#### [YOUR ASSIGNMENT]
Set out the records below as a numbered list without blank lines, beginning at the line that contains "What is the" and stopping after the line that contains "Gross Profit".

#### [EXERCISE MATERIAL]
*** Block opens ***
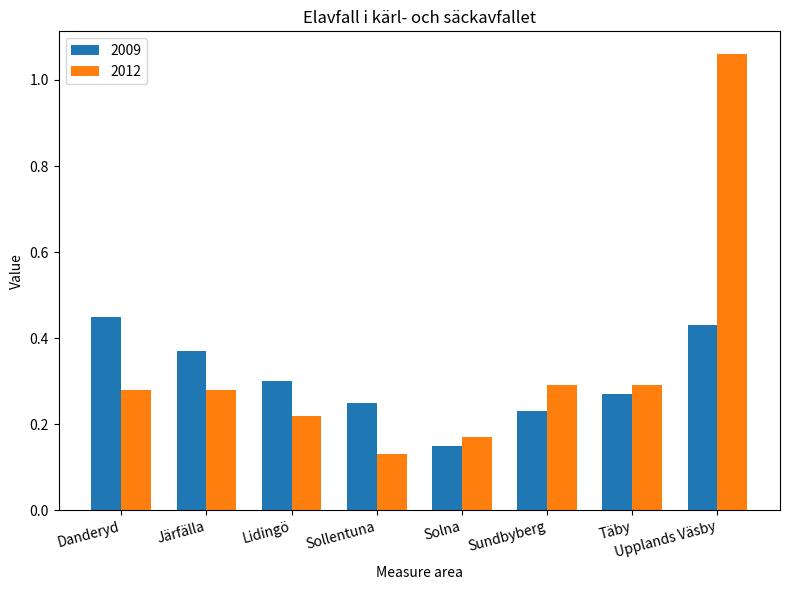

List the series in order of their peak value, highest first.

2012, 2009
*** Block closes ***
*** Block opens ***
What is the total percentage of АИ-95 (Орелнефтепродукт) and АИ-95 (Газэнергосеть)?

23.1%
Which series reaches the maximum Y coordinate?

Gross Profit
*** Block closes ***
#### [SOLUTION TO THE EXERCISE]
1. What is the total percentage of АИ-95 (Орелнефтепродукт) and АИ-95 (Газэнергосеть)?
2. 23.1%
3. Which series reaches the maximum Y coordinate?
4. Gross Profit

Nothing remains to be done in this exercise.